Das DSC-Gerät besteht aus einer Mess- und Referenzzelle, die sich beide in einem adiabatischen Behälter befinden, der die Zellen thermisch gegen die Umgebung abschirmt. Das Zellvolumen beträgt je nach Gerätetyp ca. 100...500 µl. Die Zellen werden aus chemisch inerten Metallen oder Metalllegierungen gefertigt. Die Eigenschaft, die das Metall haben muss, ist, während der Messung eine Adsorption des Proteins auf der Metalloberfläche zu vermeiden. Für das Experiment wird die Messzelle mit einer Proteinlösung (Konzentration ca. 0,1...2,0 mg/ml), die Referenzzelle mit einer Pufferlösung befüllt. Die Pufferkonzentration ist in Referenz- und Messzelle identisch. Beide Zellen werden ausgehend von einer Anfangstemperatur von ca. 40 °C mit einer definierten Heizrate bis zu einer Endtemperatur von ca. 90 °C aufgeheizt. Während des Laufs gibt das Protein seine geordnete native Struktur auf, es entfaltet sich. Eine endotherm und reversibel verlaufende Entfaltung eines Proteins während eines DSC-Experiments ist in Bild 2 gezeigt. Die für die Entfaltung benötigte Wärme verursacht ein Abkühlen der Probenzelle. Damit beide Zellen wieder die gleiche Temperatur haben, wird die Probenzelle beheizt. Die dabei aufgewendete elektrische Leistung wird in Abhängigkeit der Temperatur dargestellt.
Anwendung der DSC
Die DSC wird in der biopharmazeutischen Entwicklung und Forschung im Protein-Engineering, bei Prozessentwicklung und Formulierung zur Charakterisierung von Proteinstabilitäten eingesetzt. Ziel ist die Optimierung der Lagerfähigkeit und Langzeitstabilität von Proteinen oder Antigenen. Auf molekularer Ebene kann zwischen extrinsischen und intrinsischen Stabilisierungsbedingungen unterschieden werden. Extrinsische Bedingungen, die zur Stabilisierung beitragen, sind: Temperatur, pH-Wert, Pufferzusammensetzung und Lösungsmittelzusätze, also alle von außen auf die Struktur wirkende Größen. Ist ein optimaler pH-Wert oder Puffer gefunden, äußert sich das durch eine Verschiebung des Tm zu höheren Werten.

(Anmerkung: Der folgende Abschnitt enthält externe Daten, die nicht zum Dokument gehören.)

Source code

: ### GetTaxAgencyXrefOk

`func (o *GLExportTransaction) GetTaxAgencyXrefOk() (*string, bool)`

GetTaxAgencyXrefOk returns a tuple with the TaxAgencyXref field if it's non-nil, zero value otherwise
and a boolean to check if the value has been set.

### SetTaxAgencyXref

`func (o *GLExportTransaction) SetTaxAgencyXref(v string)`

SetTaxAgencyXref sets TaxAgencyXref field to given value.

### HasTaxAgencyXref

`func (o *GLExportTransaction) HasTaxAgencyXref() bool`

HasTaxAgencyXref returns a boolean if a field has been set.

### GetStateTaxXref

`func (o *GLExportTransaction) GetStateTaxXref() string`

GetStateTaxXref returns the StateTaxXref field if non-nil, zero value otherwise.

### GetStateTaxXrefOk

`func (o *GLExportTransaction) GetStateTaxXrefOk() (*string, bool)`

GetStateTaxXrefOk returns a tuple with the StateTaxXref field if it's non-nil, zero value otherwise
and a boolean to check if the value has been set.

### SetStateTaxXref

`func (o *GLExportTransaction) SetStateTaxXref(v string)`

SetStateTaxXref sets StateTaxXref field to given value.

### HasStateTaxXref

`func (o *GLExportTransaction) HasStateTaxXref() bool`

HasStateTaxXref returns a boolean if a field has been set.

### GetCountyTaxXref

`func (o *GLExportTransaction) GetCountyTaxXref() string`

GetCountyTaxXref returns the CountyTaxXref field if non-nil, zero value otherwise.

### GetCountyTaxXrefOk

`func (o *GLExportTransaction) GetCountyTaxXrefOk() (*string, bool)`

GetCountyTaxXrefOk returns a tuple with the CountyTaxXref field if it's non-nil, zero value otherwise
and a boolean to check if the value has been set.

Das Maximum der Wärmekapazitätskurve (Tm)ist demnach ein Indikator für die Stabilität des Proteins. Ein Molekül intrinsisch zu stabilisieren, zielt darauf ab, es punktuell zu modifizieren, bei gleichzeitigem Erhalt seiner Funktionalität. Bei dieser Vorgehensweise wird der Wildtyp chemisch so modifiziert, das die entstandene Mutante einen höheren Tm aufweist, was auf eine thermisch stabilere Struktur hindeutet.
Fazit und Ausblick
Mit der Mikrokalorimetrie kann direkt die Enthalpie von biomolekularen Bindungen bestimmt werden. Mit diesem einfachen Zugang lassen sich prognostizierte Bindungsverhältnisse und Affinitäten zwischen den Molekülen im Zusammenhang mit Computer- und Strukturmodellen bestätigen. Dieses thermodynamische Profil biomolekularer Bindungen ergänzt das molekulare Bild im rationalen Wirkstoffdesign. Die Isothermale Titrationskalorimetrie kann somit als Rückkopplung dienen, um geeignete Wirkstoffkandidaten gezielt z.B. aus dem HTS zu selektieren. Antikörper und andere therapeutisch wirkende Proteine können mit Hilfe der DSC auf ihre Lagerfähigkeit und Langzeitstabilität hin optimiert werden. So gesehen sind ITC und DSC komplementäre Methoden, die sich in der Wirkstoffforschung ergänzen. Der Nutzen in beiden Methoden lässt sich weiter durch eine Reduzierung der Messzeit, verbunden mit einer Automatisierung, steigern. Erfreulicherweise sind Forderungen davon bereits in neueren Geräten verwirklicht worden.